[Records for this task — start]
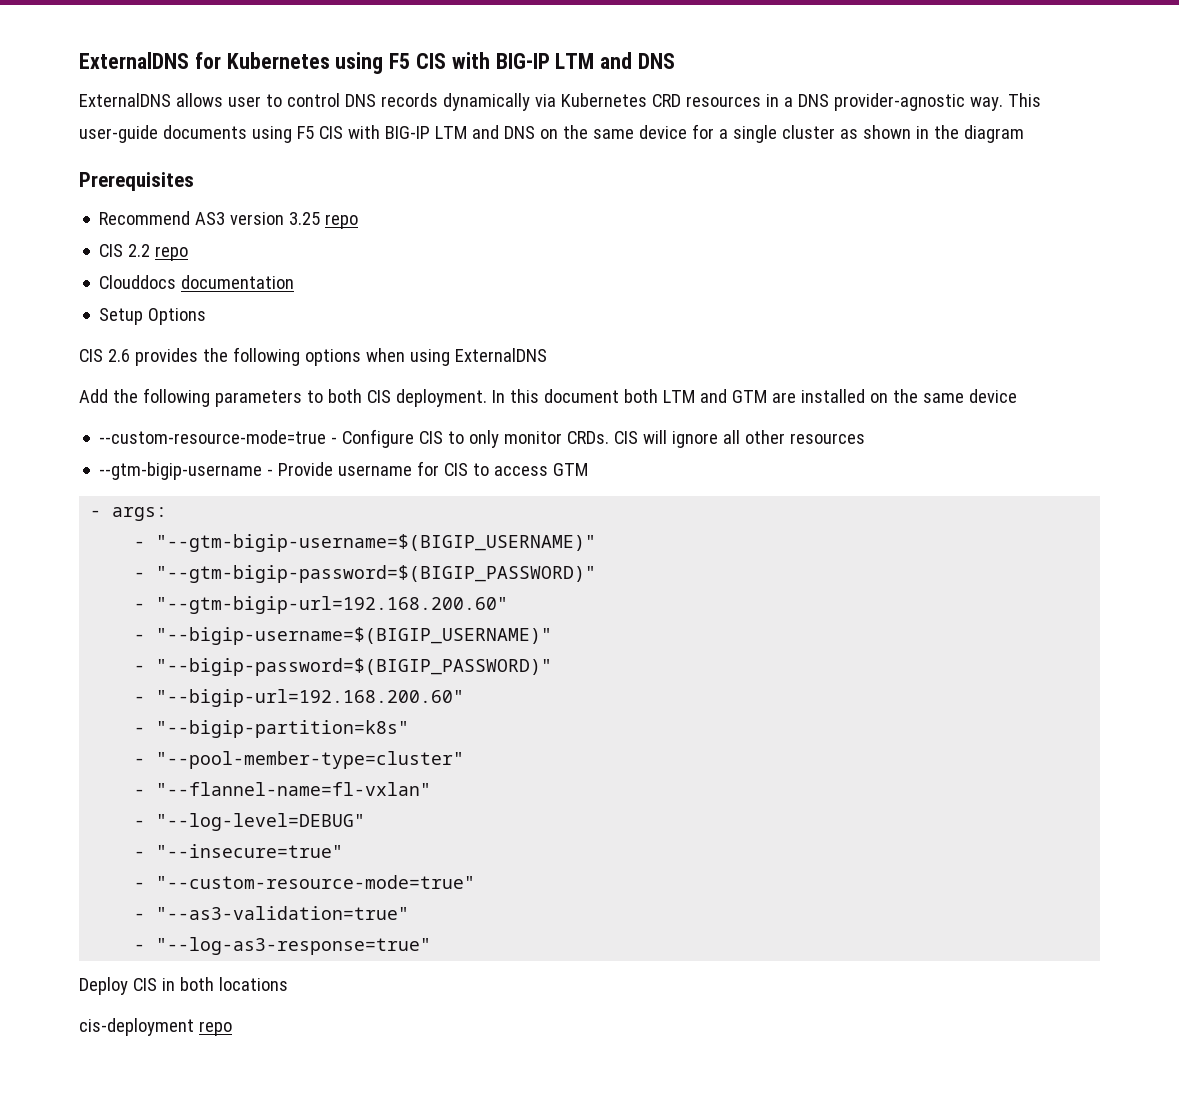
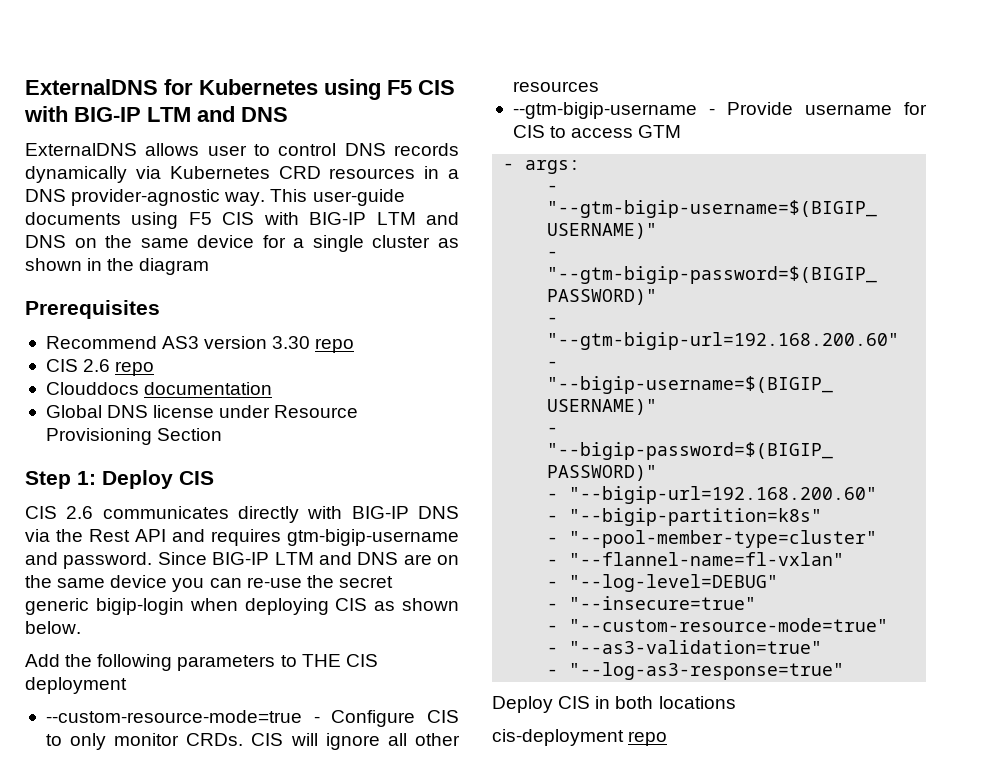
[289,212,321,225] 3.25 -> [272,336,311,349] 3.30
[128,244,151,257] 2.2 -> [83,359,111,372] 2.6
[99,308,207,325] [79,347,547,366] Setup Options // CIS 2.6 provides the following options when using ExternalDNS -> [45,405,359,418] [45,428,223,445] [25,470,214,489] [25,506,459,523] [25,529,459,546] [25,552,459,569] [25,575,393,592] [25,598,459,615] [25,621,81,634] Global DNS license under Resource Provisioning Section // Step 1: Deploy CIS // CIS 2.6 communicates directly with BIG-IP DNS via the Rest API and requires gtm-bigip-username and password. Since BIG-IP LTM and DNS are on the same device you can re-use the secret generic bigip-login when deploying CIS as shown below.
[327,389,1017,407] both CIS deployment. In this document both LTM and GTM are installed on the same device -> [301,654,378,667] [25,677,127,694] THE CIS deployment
[Records for this task — finish]
[Records for this task — start]
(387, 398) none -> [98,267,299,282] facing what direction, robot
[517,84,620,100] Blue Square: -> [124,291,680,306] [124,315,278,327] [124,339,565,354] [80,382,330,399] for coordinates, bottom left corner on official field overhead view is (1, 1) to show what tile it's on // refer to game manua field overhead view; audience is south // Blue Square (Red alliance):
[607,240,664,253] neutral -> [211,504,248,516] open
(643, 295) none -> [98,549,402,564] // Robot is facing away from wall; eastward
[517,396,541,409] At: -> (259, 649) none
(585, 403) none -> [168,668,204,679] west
[Records for this task — finish]
In the listing above, show every line with the word "same".

[99,308,207,325] [79,347,547,366] Setup Options // CIS 2.6 provides the following options when using ExternalDNS -> [45,405,359,418] [45,428,223,445] [25,470,214,489] [25,506,459,523] [25,529,459,546] [25,552,459,569] [25,575,393,592] [25,598,459,615] [25,621,81,634] Global DNS license under Resource Provisioning Section // Step 1: Deploy CIS // CIS 2.6 communicates directly with BIG-IP DNS via the Rest API and requires gtm-bigip-username and password. Since BIG-IP LTM and DNS are on the same device you can re-use the secret generic bigip-login when deploying CIS as shown below.
[327,389,1017,407] both CIS deployment. In this document both LTM and GTM are installed on the same device -> [301,654,378,667] [25,677,127,694] THE CIS deployment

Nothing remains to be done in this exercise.